あまり店から出ないから、お客さんや姫さんから聞いたことしか知らないが。裏口を出てすぐにあるプレハブは、ユキトが、自分の私物をかなり多く置いている場所らしい。
「っうお……なんだ、ハルか。よく眠れたか?」
プレハブに急に入ってきた僕に驚きながらも、ユキトは、僕に文句も言わずにそう言った。突然入ったのはこっちなのに、思わず不意をつかれてしまう。
「…………おかげさまで。」
自分はコーヒーを飲んでいたくせに、よく言うものだ。
無意識に不機嫌な声色になってしまい、それを気づかれないように早々に口をつぐむ。「そっか」と嬉しそうに笑うユキトを見れば、彼が、見慣れない格好をしていることに気が付いた。

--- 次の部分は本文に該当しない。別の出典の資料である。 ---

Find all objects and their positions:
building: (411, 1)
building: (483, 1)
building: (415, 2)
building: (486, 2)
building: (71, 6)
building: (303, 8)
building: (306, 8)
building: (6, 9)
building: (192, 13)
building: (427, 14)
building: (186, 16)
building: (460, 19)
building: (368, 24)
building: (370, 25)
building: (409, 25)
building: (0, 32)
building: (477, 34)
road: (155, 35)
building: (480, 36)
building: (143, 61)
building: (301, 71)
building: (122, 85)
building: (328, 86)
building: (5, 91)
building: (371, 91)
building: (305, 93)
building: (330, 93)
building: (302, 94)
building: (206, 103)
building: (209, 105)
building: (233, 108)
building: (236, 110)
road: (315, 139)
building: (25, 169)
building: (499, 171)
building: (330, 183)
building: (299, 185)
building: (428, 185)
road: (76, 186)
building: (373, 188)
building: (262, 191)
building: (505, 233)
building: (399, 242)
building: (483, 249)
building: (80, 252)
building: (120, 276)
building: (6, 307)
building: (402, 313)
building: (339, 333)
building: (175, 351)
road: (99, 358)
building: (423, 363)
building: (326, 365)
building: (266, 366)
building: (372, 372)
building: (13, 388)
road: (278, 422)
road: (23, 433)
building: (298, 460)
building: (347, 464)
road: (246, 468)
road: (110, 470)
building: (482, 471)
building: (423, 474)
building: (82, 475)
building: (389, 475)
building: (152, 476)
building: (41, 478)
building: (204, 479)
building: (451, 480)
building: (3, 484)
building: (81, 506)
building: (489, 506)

最初に会った時と、似てはいる。が、その時に持っていた拳銃や小刀は見当たらず、その代わりに長い模造刀を腰に引っ掛けていた。
明らかに、人に対して使うものじゃない。
「調達に、行くんだよな?今から。」
「ん?ああ、そーだよ。なんだ、ハルも行きてぇのか?」
「そうだな、一緒に行こうと思っていた。」
正直に頷くと、ユキトはなぜか、面食らったように大きく目を見開いた。まるで、そう返されるとは想像もしていなかったような。
「…………駄目か?」
「っ、いや、駄目じゃねぇけどよ。」
顔を隠すように手袋に覆われた片手を口元にあて、彼は、ぎゅっと目を閉じる。
「結構、危ねぇんだよ。オレが勝手にやってることだしさ。街の奴らに会う可能性だってあるし、それ以外にも障害は山ほどある。オレがお前を助けられるかどうかも、保障できねぇんだぞ。」
「別に、守ってもらわなくて構わない。手伝えることがあるなら手伝いたいだけだ。」
確かに、最初は僕も守られた側だったが。そう動けないわけでも、守ってもらうほど子どもなわけでもない。ユキトが僕を子ども扱いしすぎなだけだ。

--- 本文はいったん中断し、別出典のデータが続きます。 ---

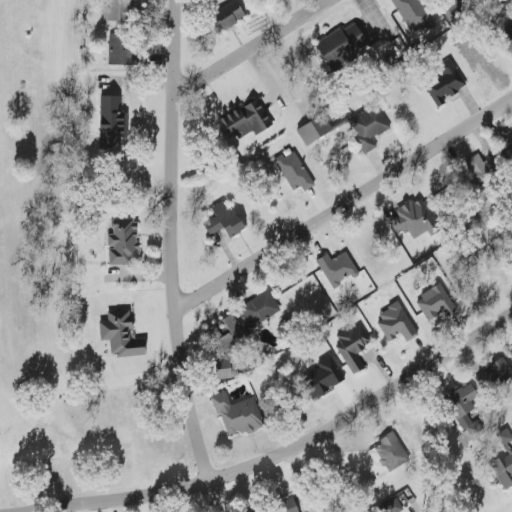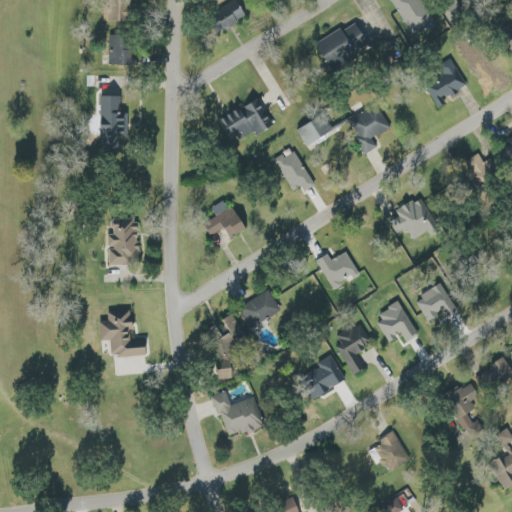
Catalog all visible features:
building: (236, 13)
building: (454, 13)
building: (122, 14)
building: (414, 15)
road: (251, 47)
building: (343, 47)
building: (122, 50)
building: (448, 86)
building: (114, 123)
building: (370, 128)
building: (310, 135)
building: (509, 151)
building: (482, 169)
building: (294, 173)
road: (347, 207)
building: (417, 220)
building: (227, 225)
building: (124, 243)
park: (255, 255)
road: (175, 258)
building: (337, 270)
building: (436, 304)
building: (260, 310)
building: (396, 325)
building: (230, 328)
building: (122, 336)
building: (353, 347)
building: (495, 378)
building: (467, 413)
building: (239, 416)
road: (293, 450)
building: (389, 454)
building: (506, 474)
building: (291, 509)
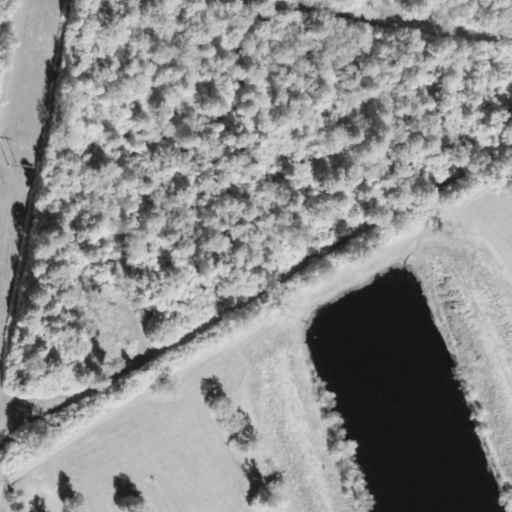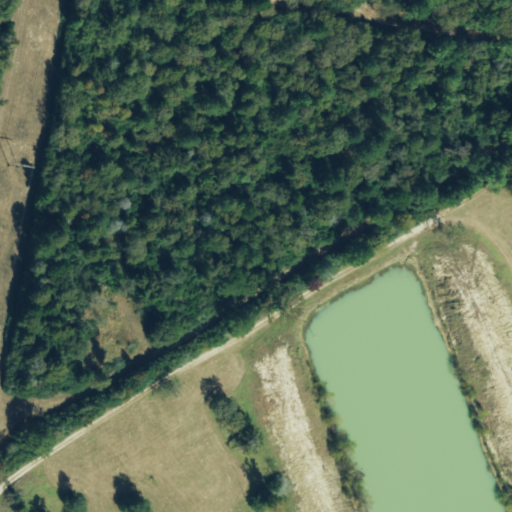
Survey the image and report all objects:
power tower: (12, 168)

「ハルも、お人好しだよな。普通はこういうの、無視するもんだろ。」
「普通なんて知るか。とにかく、僕は着いて行くから、格好のつく服を貸してくれ。これじゃあ行こうにも行けない。」
言っても、僕はまだ、借りている寝間着のままなのだ。わざと見せつけるように袖を振ると、ぶはっ、と気の抜けた笑い声が聞こえた。
思いっきり、笑われている。
「そーいやお前、そんなカッコイイこと言ってる割にはパジャマだったな……ははっ!」
「おい、笑うな。仕方ないだろ、起きて結構すぐここに来たんだから。」
何がツボにハマったのか。笑い続けるユキトに、僕は、恥ずかしさと怒りのままその肩を軽く小突いた。
全然効かなかった。
渡されたのは、初めて会った時に使っていたらしい拳銃と、小さな袋に入った白い玉がいくつか。それと、少しだけ大きめの短剣。

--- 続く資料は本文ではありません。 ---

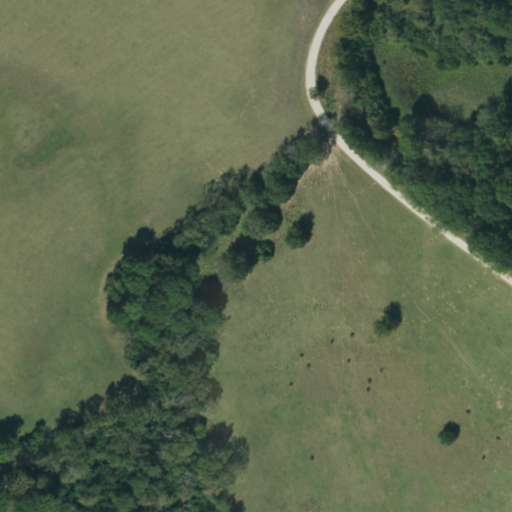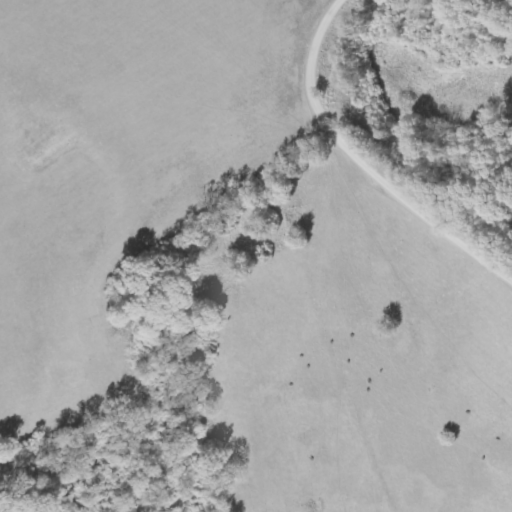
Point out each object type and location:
road: (363, 164)
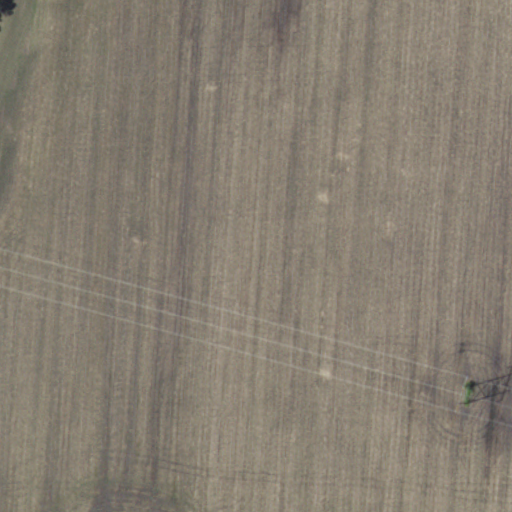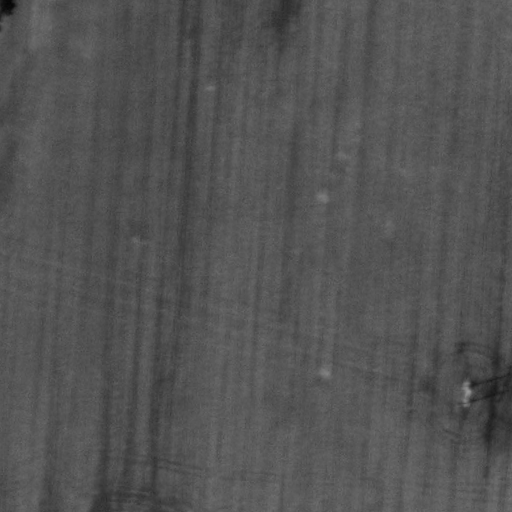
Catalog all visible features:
power tower: (509, 399)
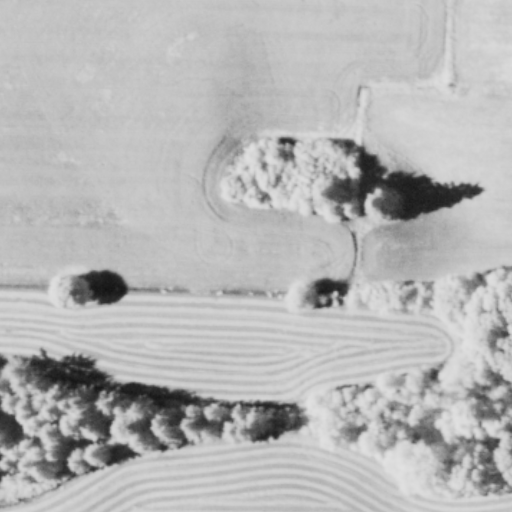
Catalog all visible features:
crop: (482, 41)
crop: (443, 183)
crop: (191, 194)
crop: (240, 479)
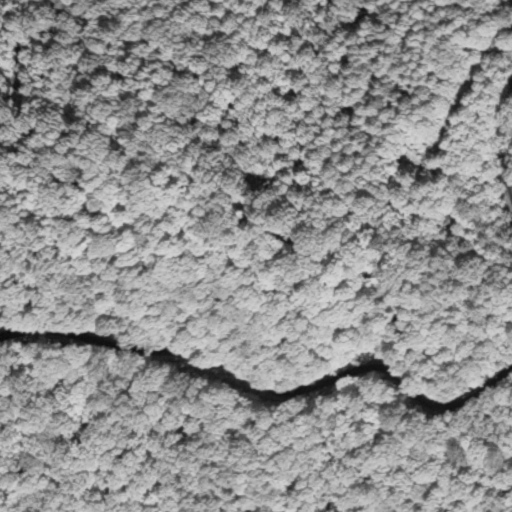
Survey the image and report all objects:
road: (507, 155)
road: (266, 383)
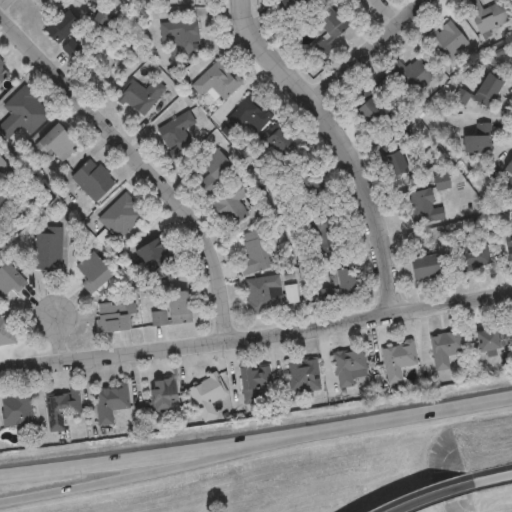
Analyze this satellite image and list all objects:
building: (98, 1)
building: (100, 1)
road: (5, 5)
building: (292, 6)
building: (293, 7)
road: (393, 10)
building: (486, 15)
building: (103, 16)
building: (488, 17)
building: (104, 18)
building: (63, 25)
building: (65, 27)
building: (325, 29)
building: (326, 31)
building: (184, 34)
building: (185, 36)
building: (445, 41)
building: (447, 43)
building: (70, 47)
building: (72, 49)
road: (368, 51)
building: (3, 70)
building: (3, 72)
building: (409, 75)
building: (411, 77)
building: (217, 81)
building: (219, 83)
building: (478, 92)
building: (480, 94)
building: (141, 95)
building: (142, 97)
building: (367, 105)
building: (369, 107)
building: (22, 111)
building: (23, 113)
building: (250, 114)
building: (251, 116)
building: (178, 132)
building: (179, 134)
building: (475, 140)
building: (57, 141)
building: (281, 142)
building: (476, 142)
building: (59, 143)
building: (283, 144)
road: (344, 145)
building: (396, 154)
building: (398, 156)
building: (2, 160)
building: (2, 162)
road: (143, 162)
building: (507, 167)
building: (216, 169)
building: (217, 171)
building: (94, 179)
building: (95, 181)
building: (309, 183)
building: (442, 183)
building: (310, 185)
building: (444, 185)
building: (232, 202)
building: (234, 204)
building: (424, 206)
building: (426, 207)
building: (4, 208)
building: (4, 211)
building: (122, 215)
building: (123, 217)
building: (321, 227)
building: (322, 229)
building: (511, 239)
building: (47, 249)
building: (49, 251)
building: (256, 252)
building: (257, 254)
building: (156, 255)
building: (157, 257)
building: (473, 259)
building: (474, 261)
building: (428, 265)
building: (430, 267)
building: (94, 271)
building: (95, 273)
building: (10, 279)
building: (11, 281)
building: (349, 281)
building: (350, 283)
building: (260, 292)
building: (291, 293)
building: (262, 294)
building: (292, 295)
building: (180, 305)
building: (181, 307)
building: (114, 316)
building: (159, 317)
building: (115, 318)
building: (160, 319)
building: (6, 330)
building: (7, 332)
road: (256, 336)
road: (59, 337)
building: (491, 338)
building: (493, 340)
building: (442, 348)
building: (444, 350)
building: (398, 359)
building: (400, 361)
building: (350, 366)
building: (351, 368)
building: (304, 374)
building: (305, 376)
building: (257, 384)
building: (258, 385)
building: (165, 393)
building: (166, 395)
building: (207, 395)
building: (208, 397)
building: (110, 401)
building: (111, 404)
building: (60, 407)
building: (62, 409)
building: (17, 410)
building: (18, 411)
road: (256, 436)
road: (181, 465)
road: (484, 481)
road: (425, 498)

「拳銃は、あんま使うな。なんかあったら、逃げるかその短剣な。で、この白い玉は、オレが良いって言うまで使うな。良いな?」
説明されたことを反芻しながら、路地を歩いていくユキトの後を追う。
途中で赤い電話ボックスが見えたから、おそらく、街の方に下りていっている。
最初のこともあってか、心臓が嫌というほど暴れまわっていた。落ち着こうと息を吸っても、せき込んでしまいそうで上手く吸えない。勝手に、息が浅くなる。ざわざわと、雲縫い屋にいるときとはまた違った人の声が、だんだんと近くなってくる。
「……ハル、ストップ。」
だいぶと空の色が青色になってきたころ。ユキトが、片手で僕を制した。
「さすがに市場には行けねぇから、今日はこっちにするわ。初日で大通りに行くのは……ちょっと、あぶねぇ。」
ユキトが指した方向を見れば、ちょうど、建物の裏口らしい扉がある。なんだか、気を遣われているようで気に食わないが……僕としても、あの大通りに行かないのはありがたい。
「分かった。……指示は、頼む。」
「おう。そう難しいことはさせねぇよ。」
言いながら手袋をはめ、ユキトは、その扉を開いた。